- [EXERCISE AIM]:
Please retype every record exactly as it appears, omitting the pictures.

- [DATA PROVIDED]:
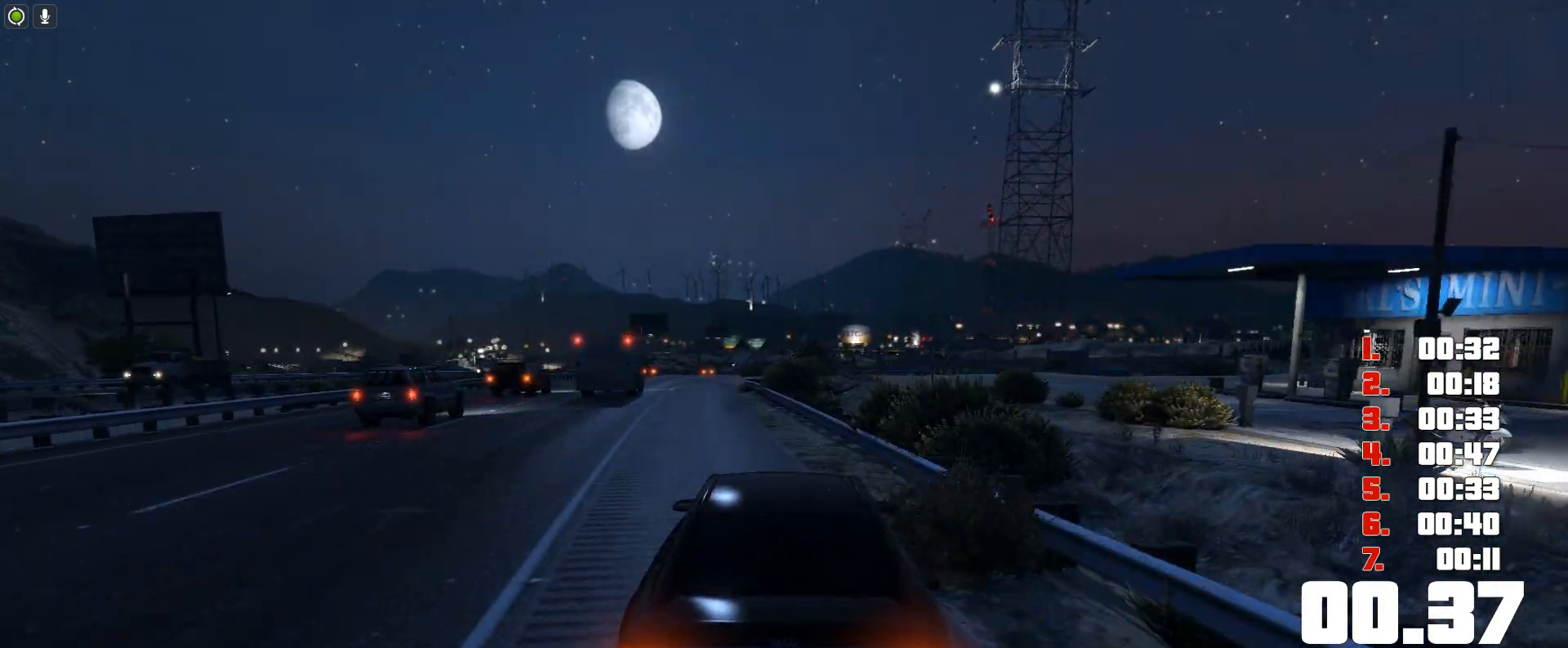
{"keys": ["up"], "events": []}
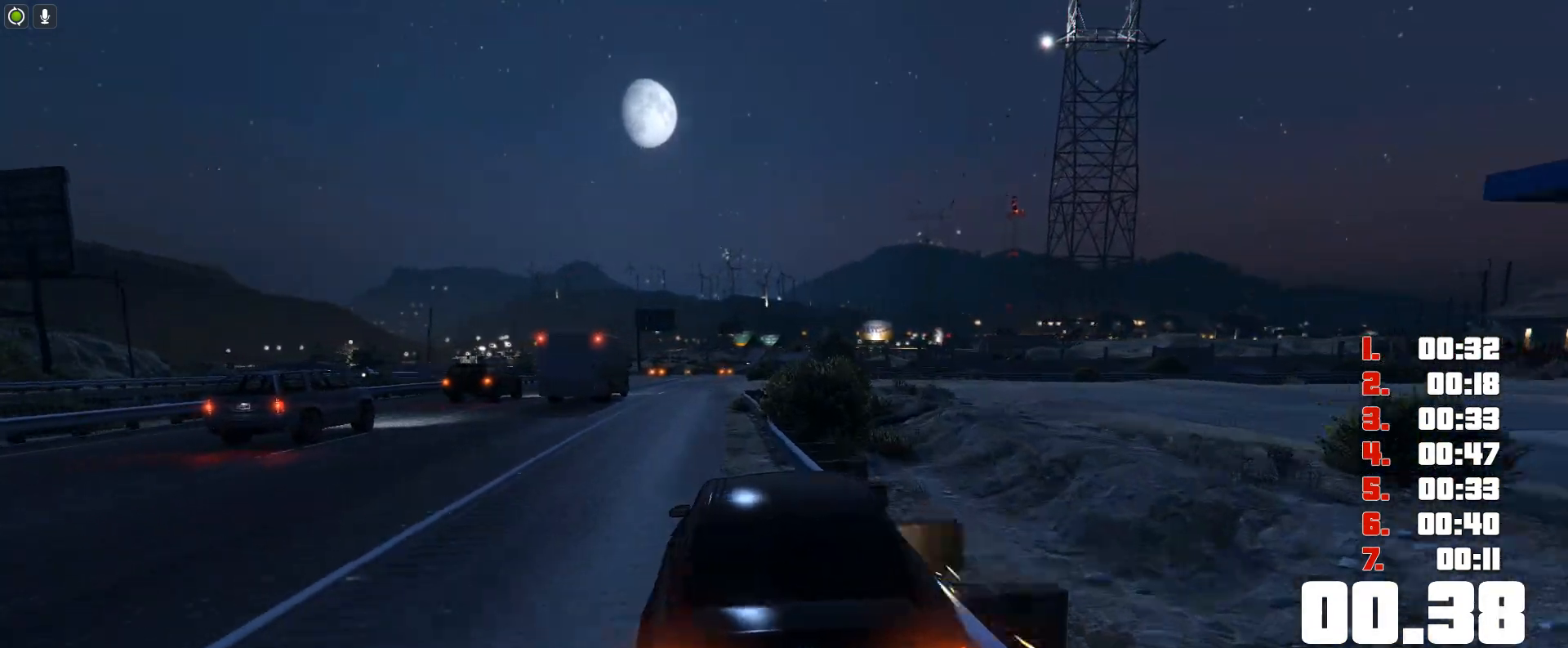
{"keys": ["up"], "events": []}
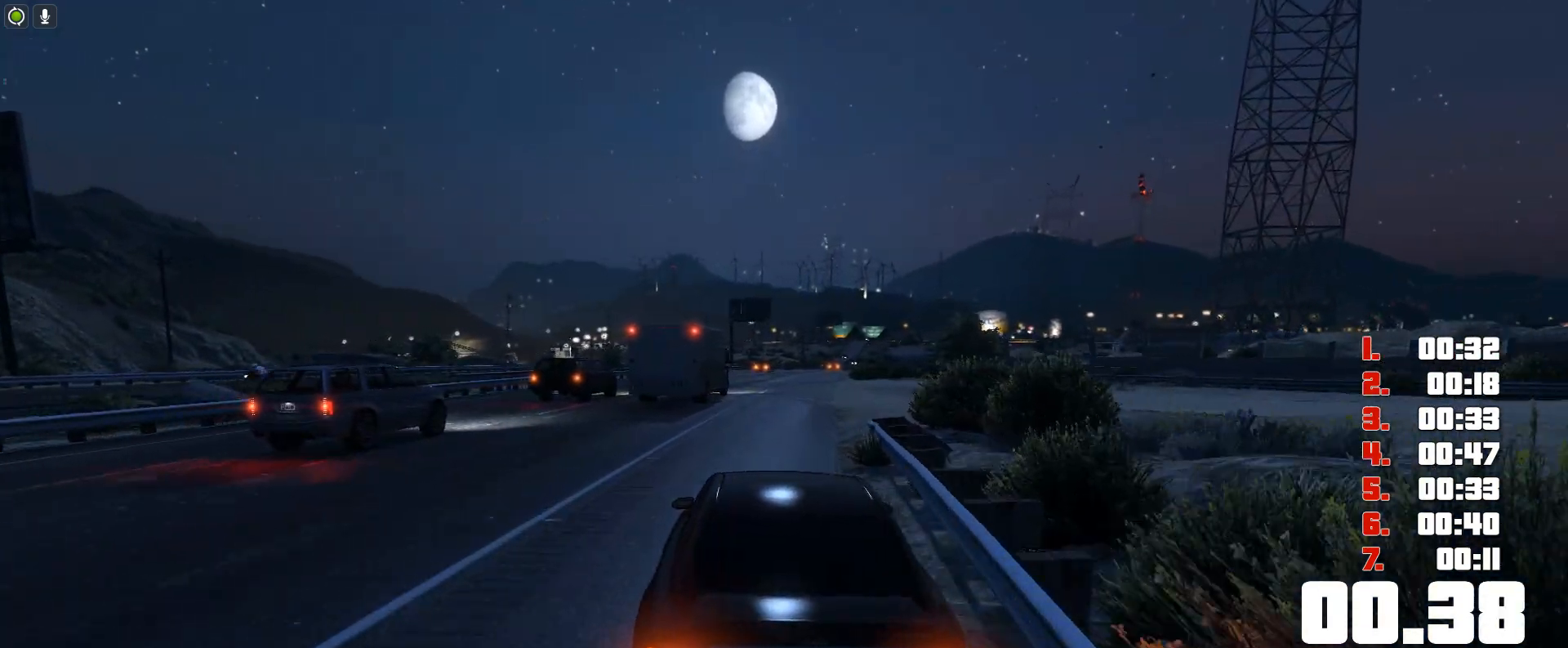
{"keys": ["up"], "events": []}
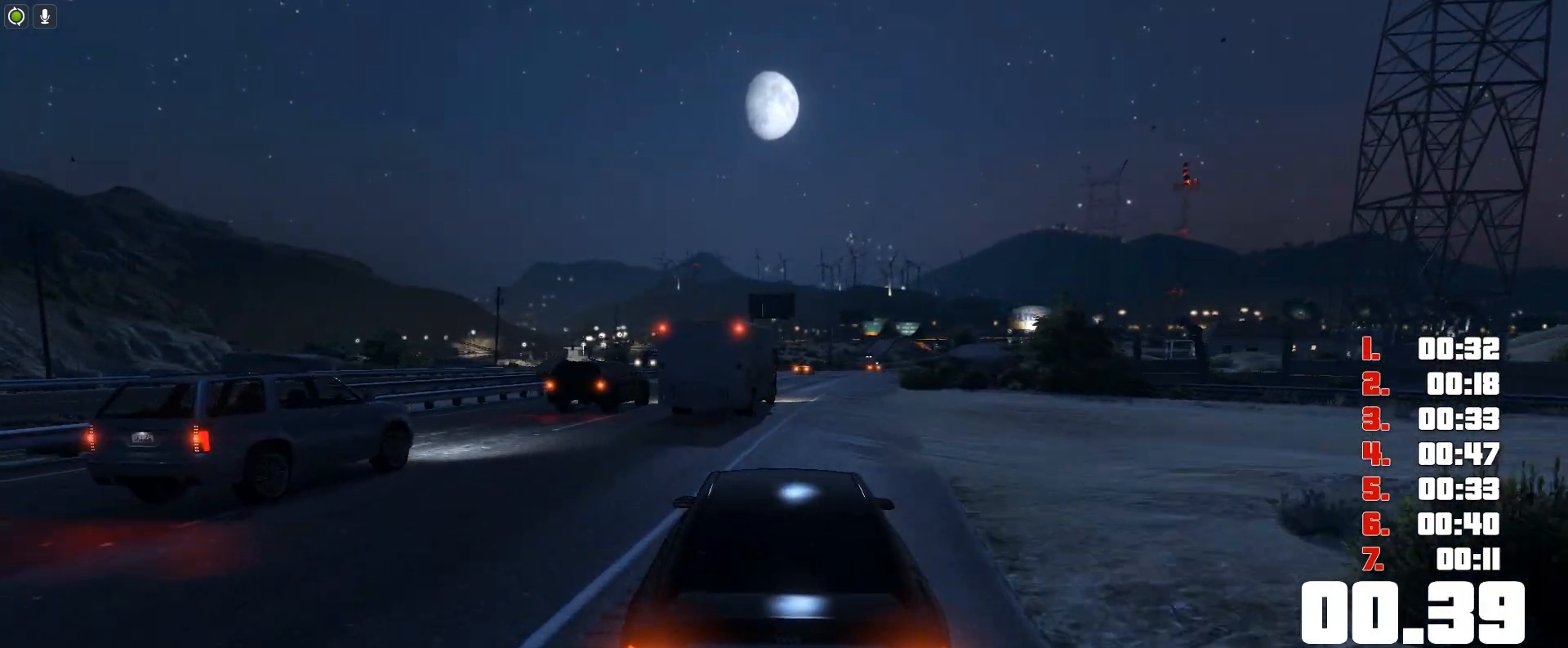
{"keys": ["up"], "events": []}
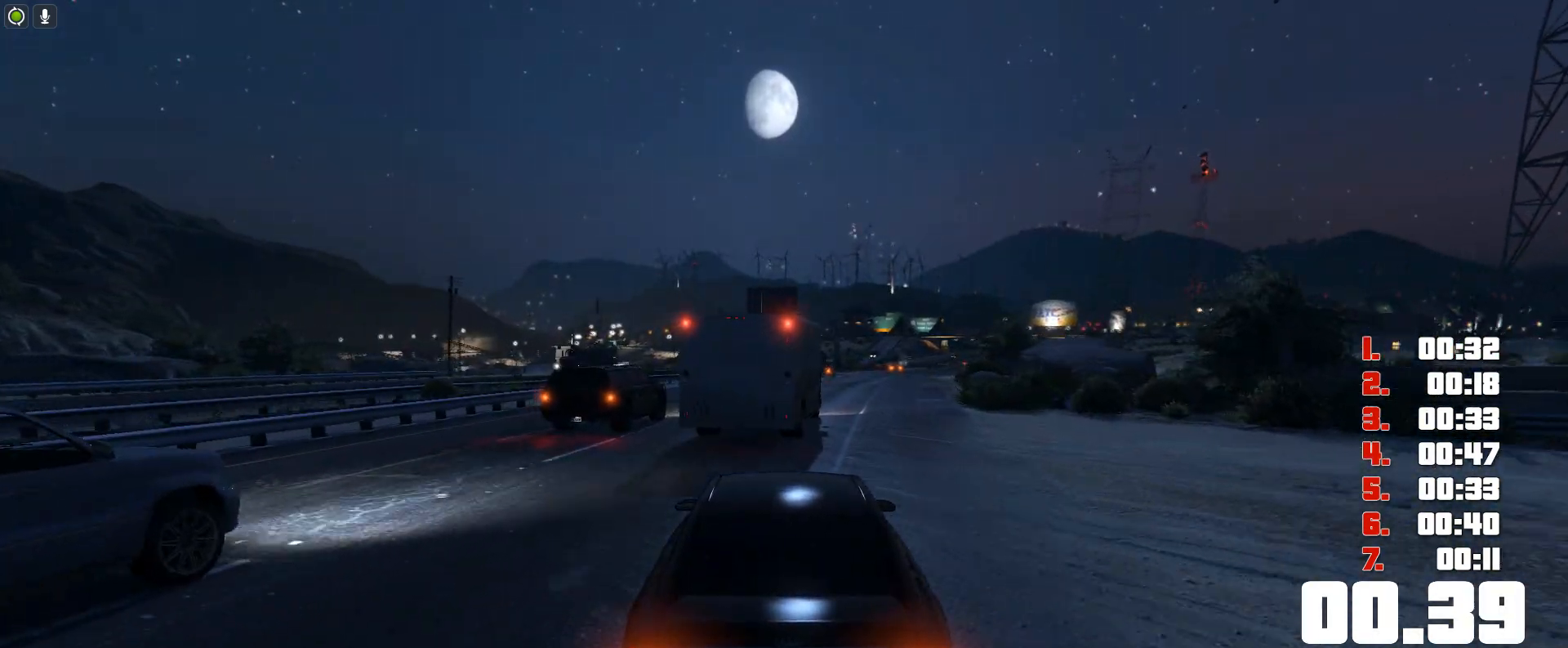
{"keys": ["up"], "events": []}
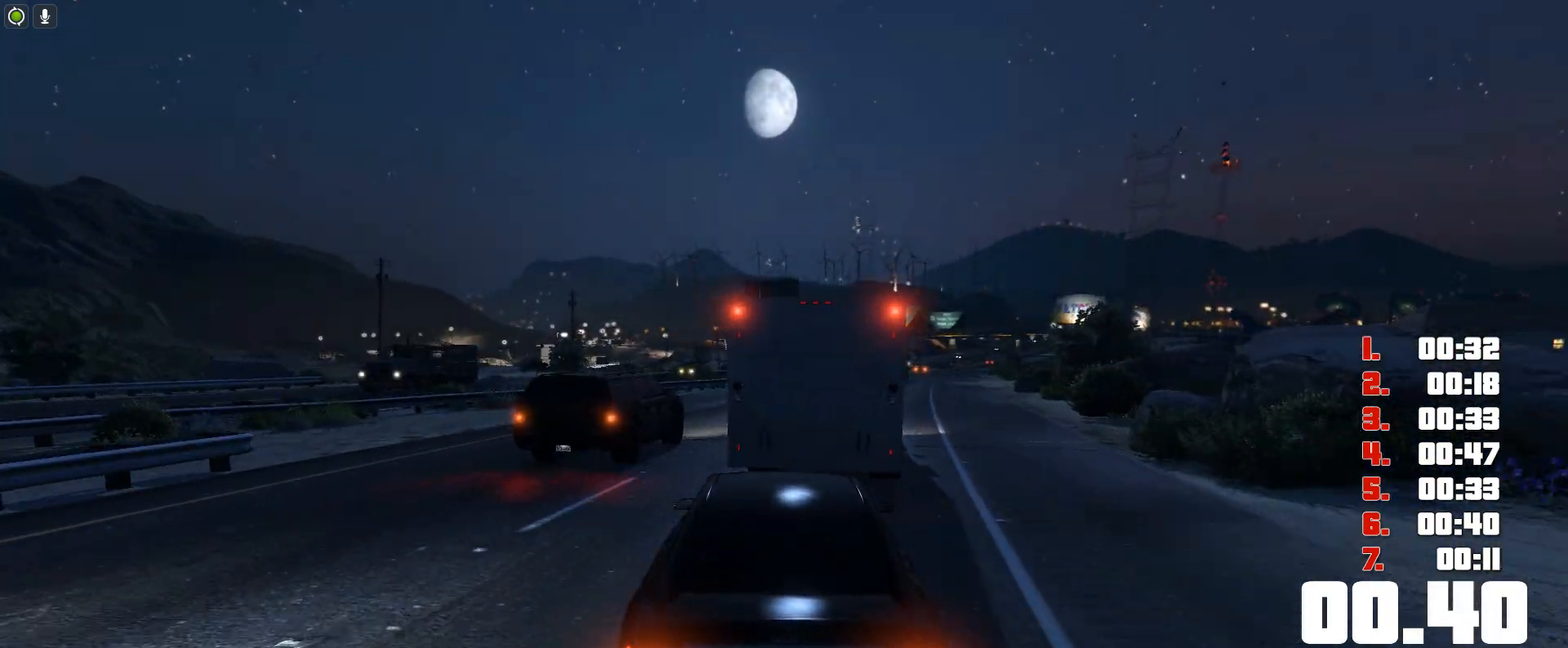
{"keys": ["up"], "events": []}
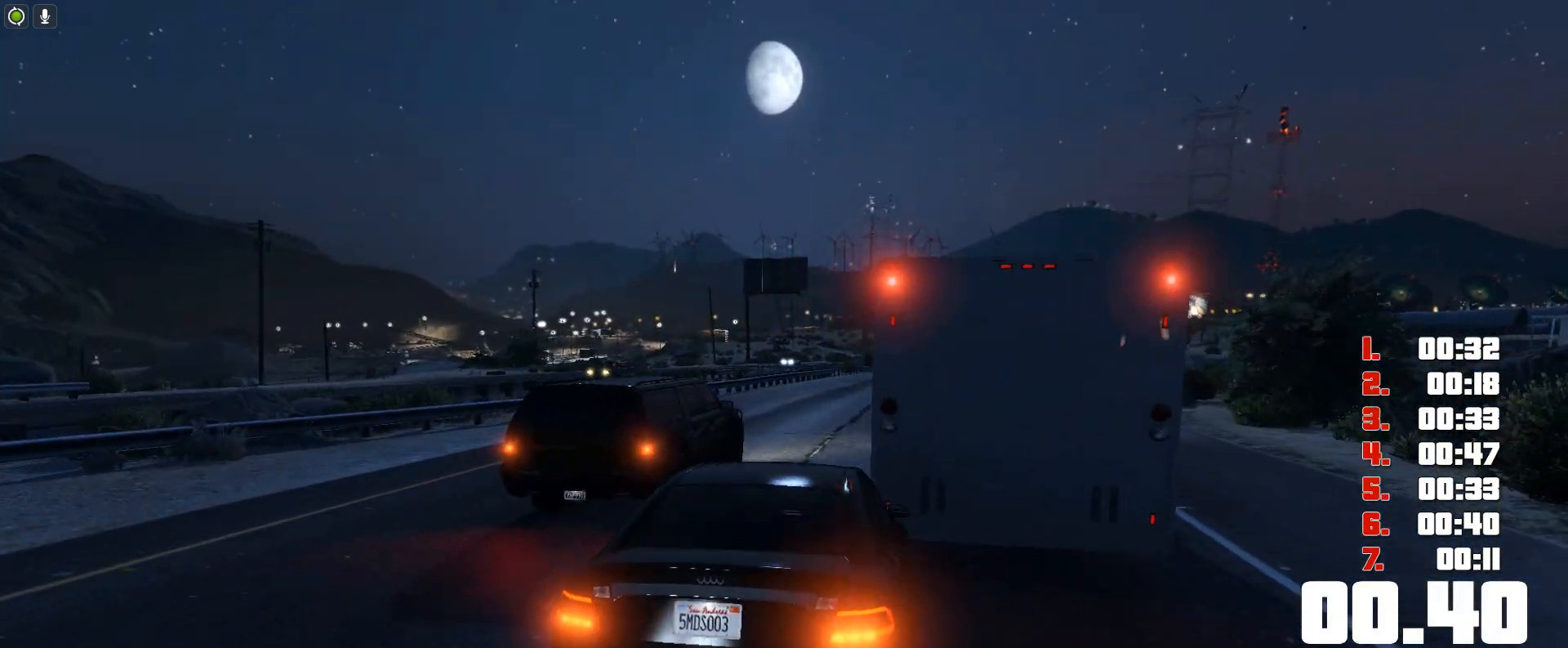
{"keys": ["up"], "events": []}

- [TASK RESPONSE]:
{"keys": ["up"], "events": []}
{"keys": ["up"], "events": []}
{"keys": ["up"], "events": []}
{"keys": ["up"], "events": []}
{"keys": ["up"], "events": []}
{"keys": ["up"], "events": []}
{"keys": ["up"], "events": []}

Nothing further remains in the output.